Sin embargo, científicos del Centro Alemán de Investigación (Deutsches Krebsforschungszentrum, DKFZ) han descubierto una posible causa para esta falla. Las células tumorales simplemente degradan una proteína que es la encargada de disparar la apoptosis en caso de daño en el ADN. Si se logra bloquear la degradación de esa proteína se podría lograr que la apoptosis volviese, y por ende, incrementar las efectividad de la quimioterapia y la radioterapia contra los tumores cancerosos.

Los resultados de esta investigación han sido publicados en Nature Cell Biology. Allí se cuenta que las proteínas que disparan la muerte programada de las células, o apoptosis, tienen que ser mantenidas bajo control. Ya que, las células deben inducir su propia muerte sólo si el material genético está dañado de una forma tan severa que es peligroso si se transforma en tumor maligno. Sin embargo, un daño menor al ADN puede ser corregido por los mecanismos especiales de reparación de las células, así que no hay razón para suicidarse.

Los científicos lograron identificar la molécula HIPK2, que siempre está entre las proteínas que disparan la apoptosis. El grupo de investigadores descubrió que la HIPK2 es producida de forma constante por las células sanas, pero es instantáneamente degradada. Una encima llamada Siah-1 marca a las proteínas HIPK2 como basura. Así las células previenen que la apoptosis sea inducida de forma accidental.

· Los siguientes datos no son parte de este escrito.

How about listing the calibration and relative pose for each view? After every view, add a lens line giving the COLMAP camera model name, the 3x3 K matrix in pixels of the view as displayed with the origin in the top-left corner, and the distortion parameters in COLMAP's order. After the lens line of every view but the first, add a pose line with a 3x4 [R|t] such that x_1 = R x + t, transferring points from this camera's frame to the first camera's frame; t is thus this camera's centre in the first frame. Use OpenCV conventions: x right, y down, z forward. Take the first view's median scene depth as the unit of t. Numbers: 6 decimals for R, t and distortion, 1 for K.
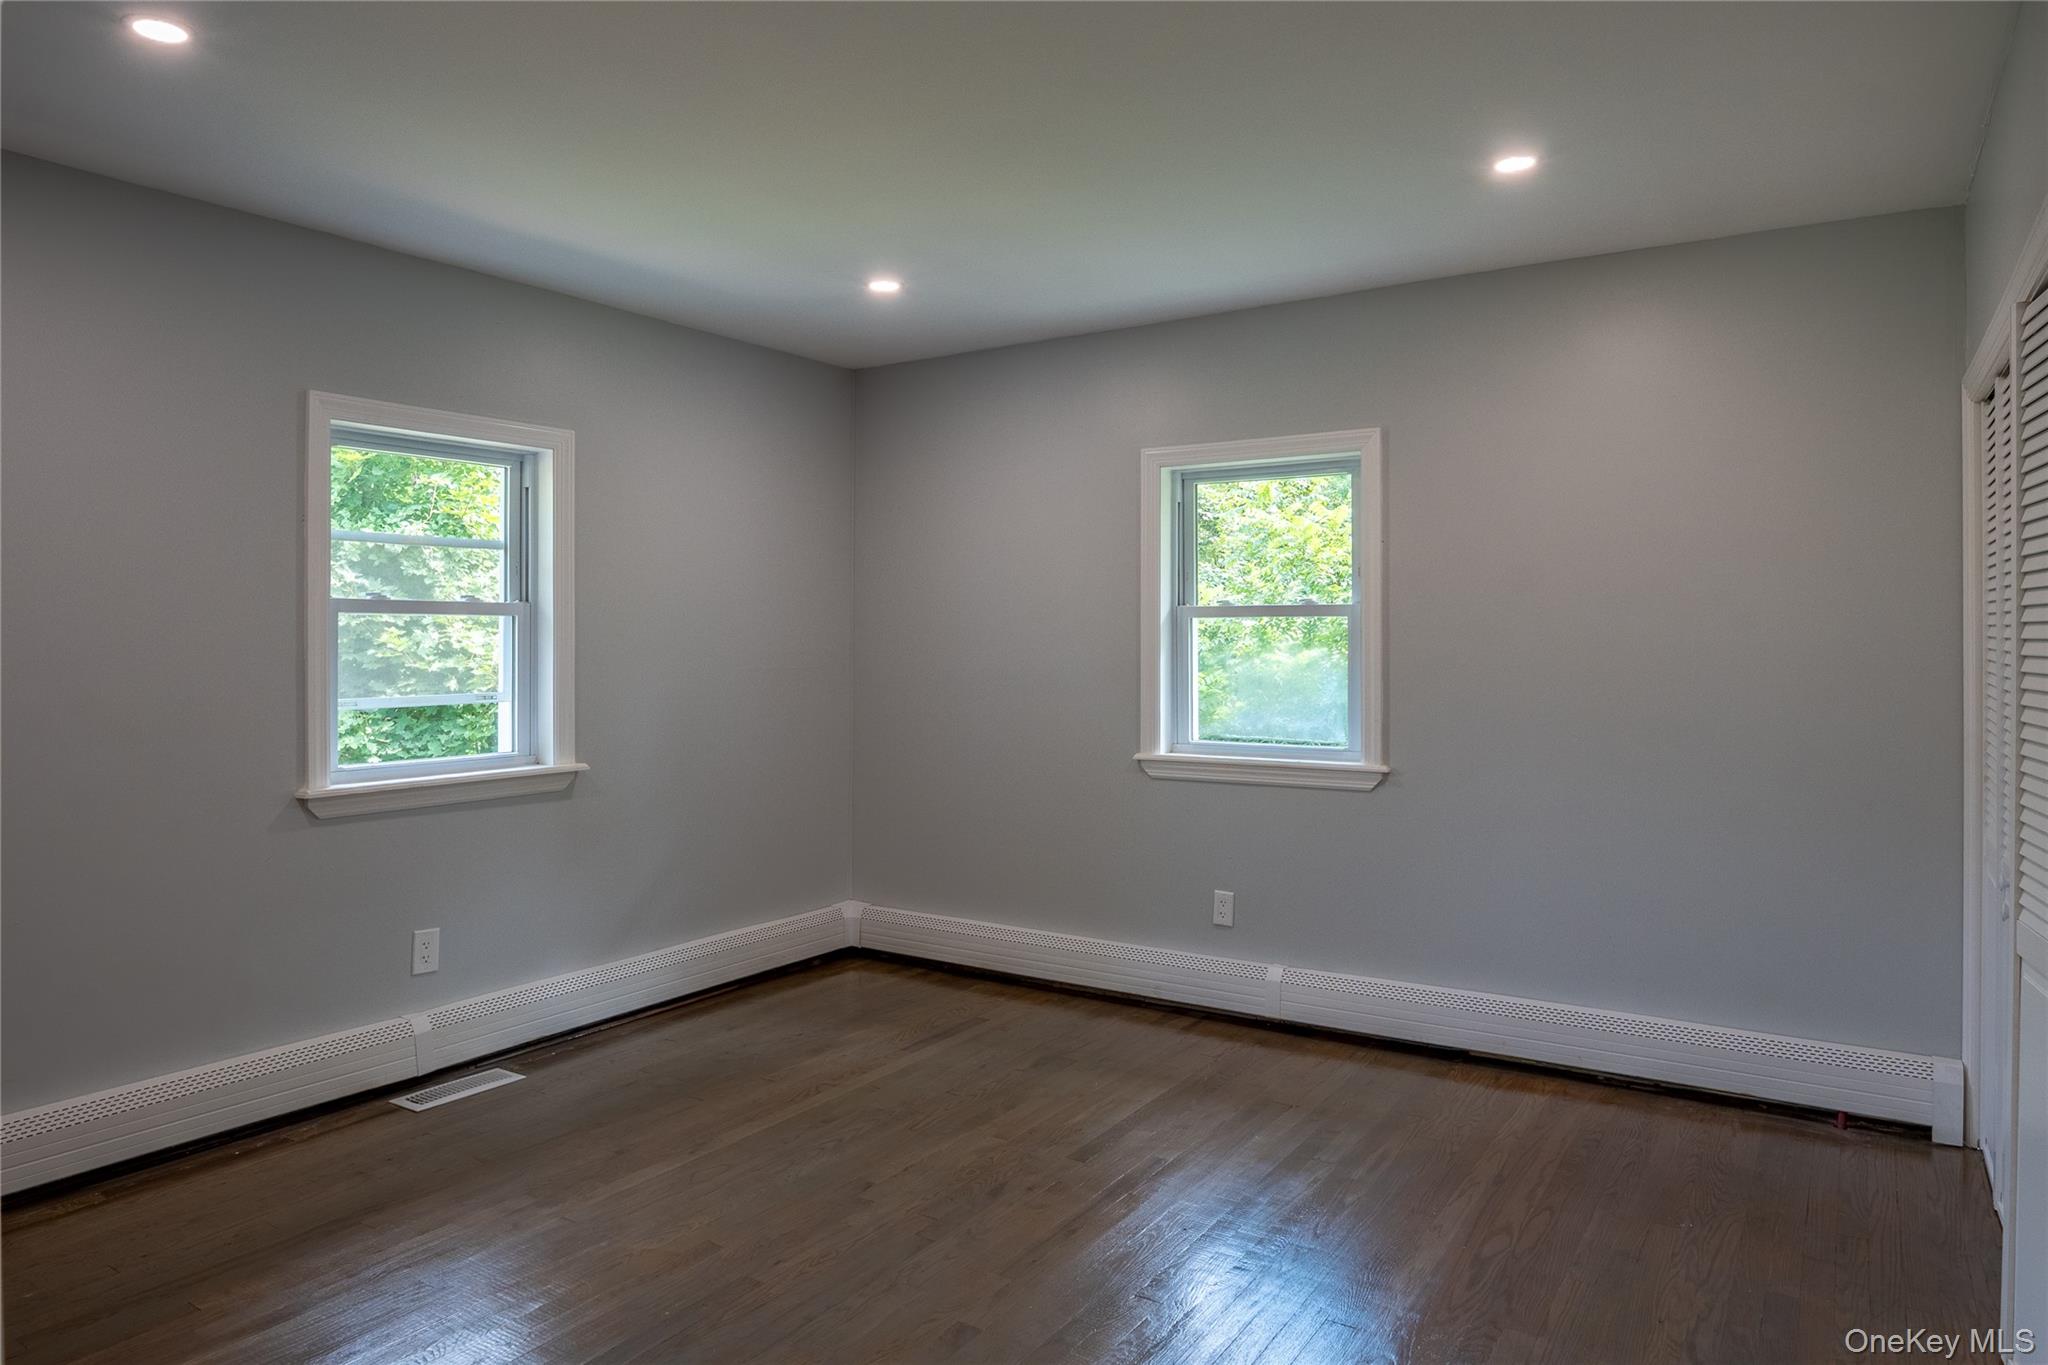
lens RADIAL K [[1297.4, 0, 1011.3], [0, 1297.4, 648.8], [0, 0, 1]] dist [-0.018179, -0.001004]
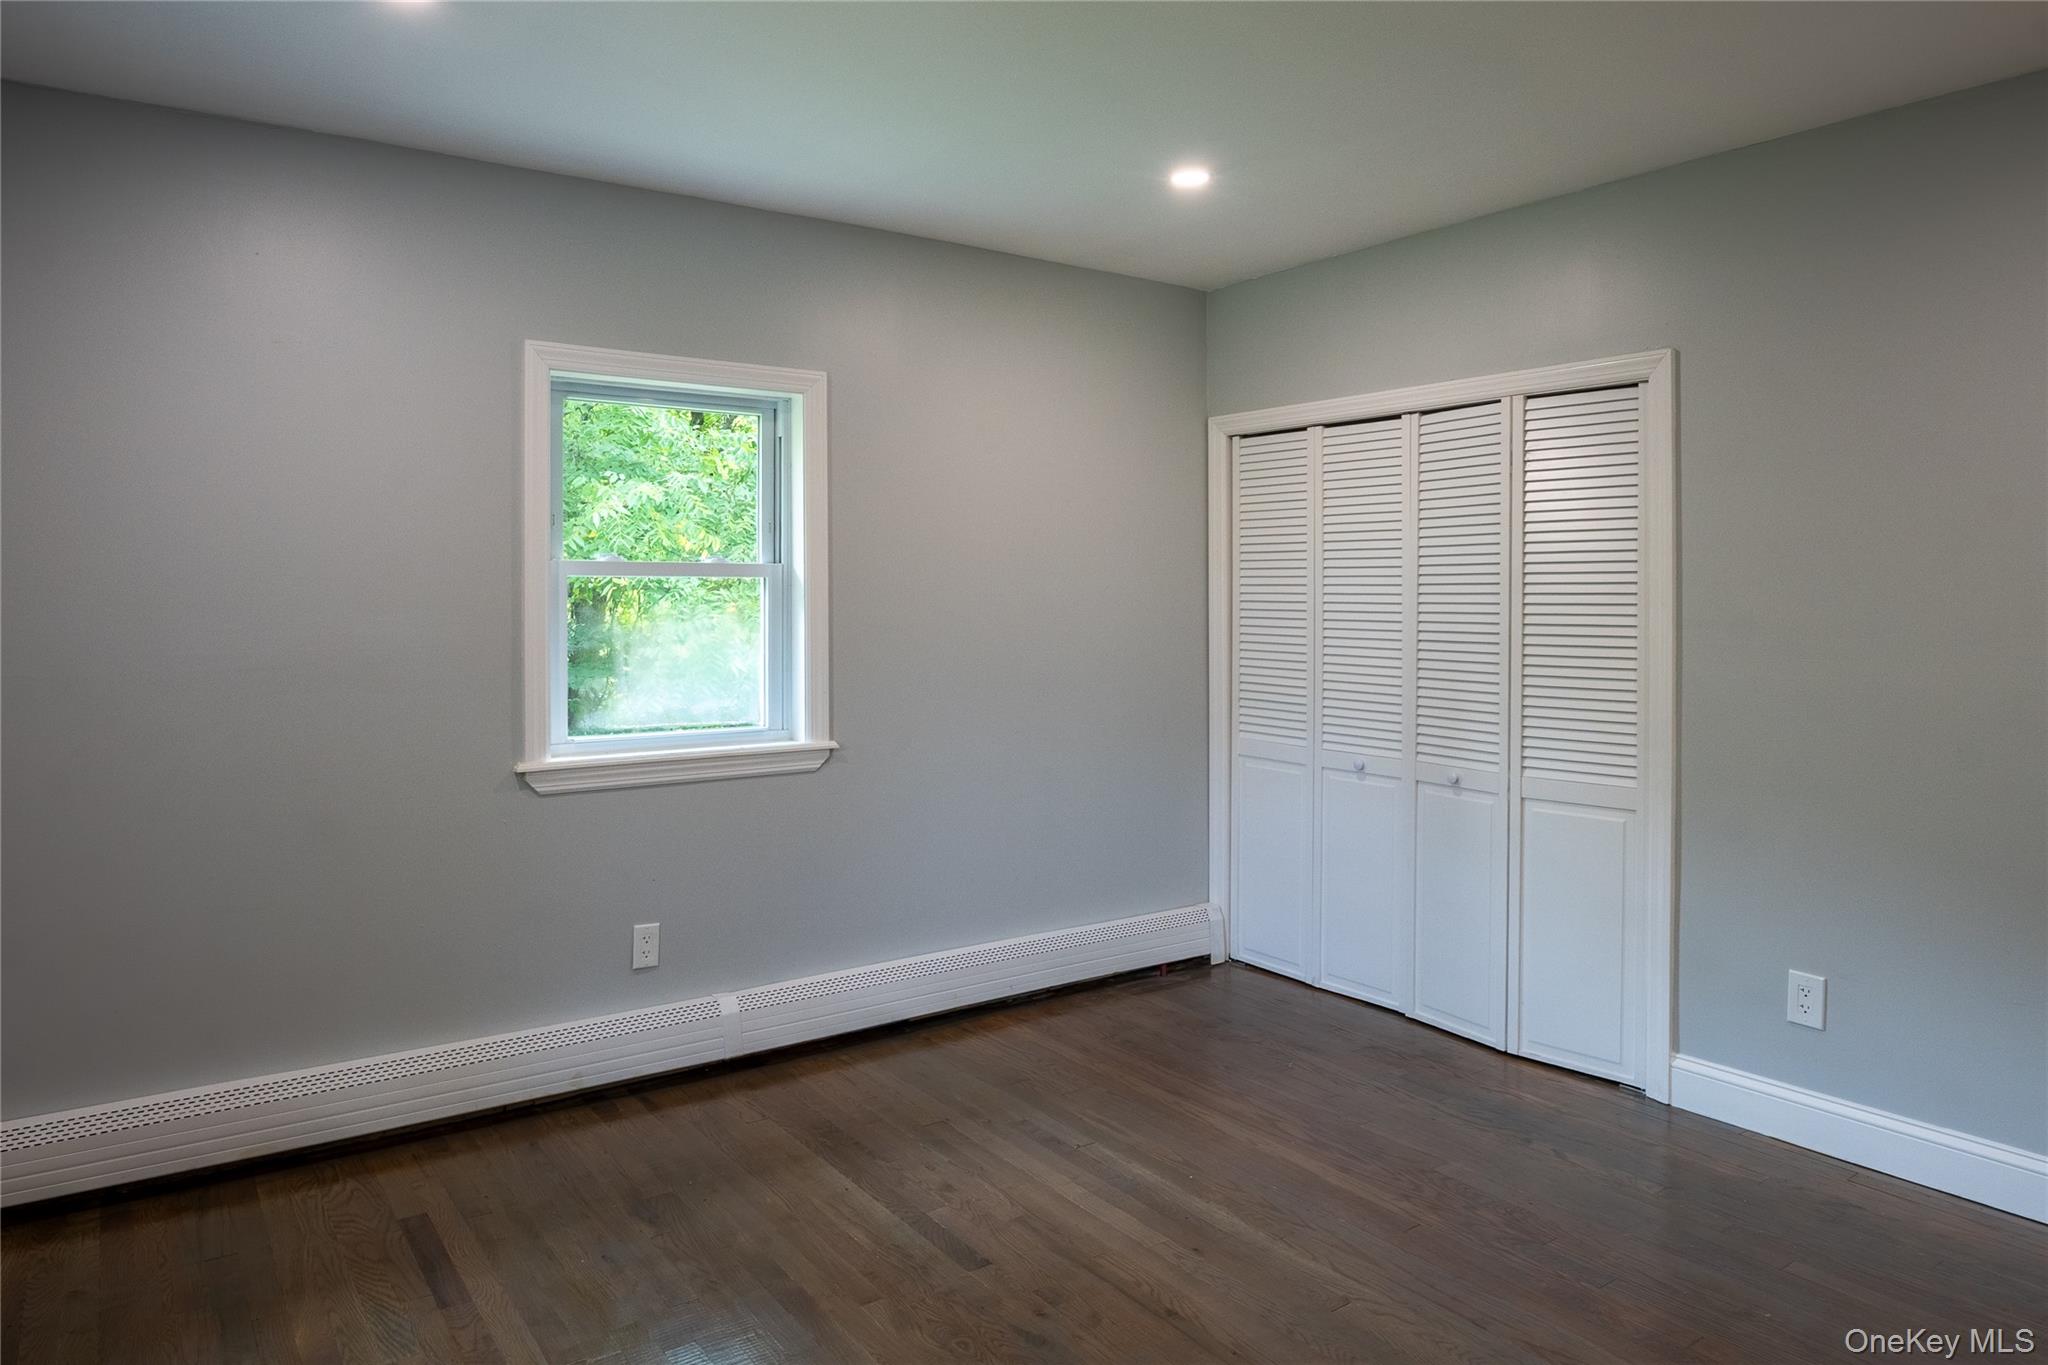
lens RADIAL K [[1297.4, 0, 1011.3], [0, 1297.4, 648.8], [0, 0, 1]] dist [-0.018179, -0.001004]
pose [[0.355414, -0.032734, 0.934136, -0.522175], [0.003311, 0.999424, 0.033762, -0.005979], [-0.934703, -0.008907, 0.355317, 0.554291]]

Cuando una célula tiene un daño genético se crea una alarma, que bloquea la degradación de la HIPK2 por un corto tiempo. Si la célula logra reparar el daño, se comienza a degradar otra vez a la HIPK2, pero si el daño es grande hasta llegar al ADN, se bloquea permanentemente la degradación de la HIPK2, como resultado la célula acumula esta proteína y la apoptosis es disparada, y entonces la célula es obligada a suicidarse.

Los investigadores creen que esta puede ser la razón de que la radioterapia o la quimioterapia a veces sea inefectiva, o se produzca una resistencia. Ambos tratamientos causan daño severo a las células tumorales, lo que eventualmente lleva a una muerte programada o suicidio celular, apoptosis. Pero la resistencia se debe a que hay células tumorales que se niegan a aceptar la orden de suicidio.

Los investigadores lograron detener esto al bloquear a la encima Siah-1, como resultado la proteína suicida se acumula incluso si las células están poco dañadas, y se produce la apoptosis. Esto podría ayudar a que obliguen a las células cancerosas a aceptar la órden de suicidio.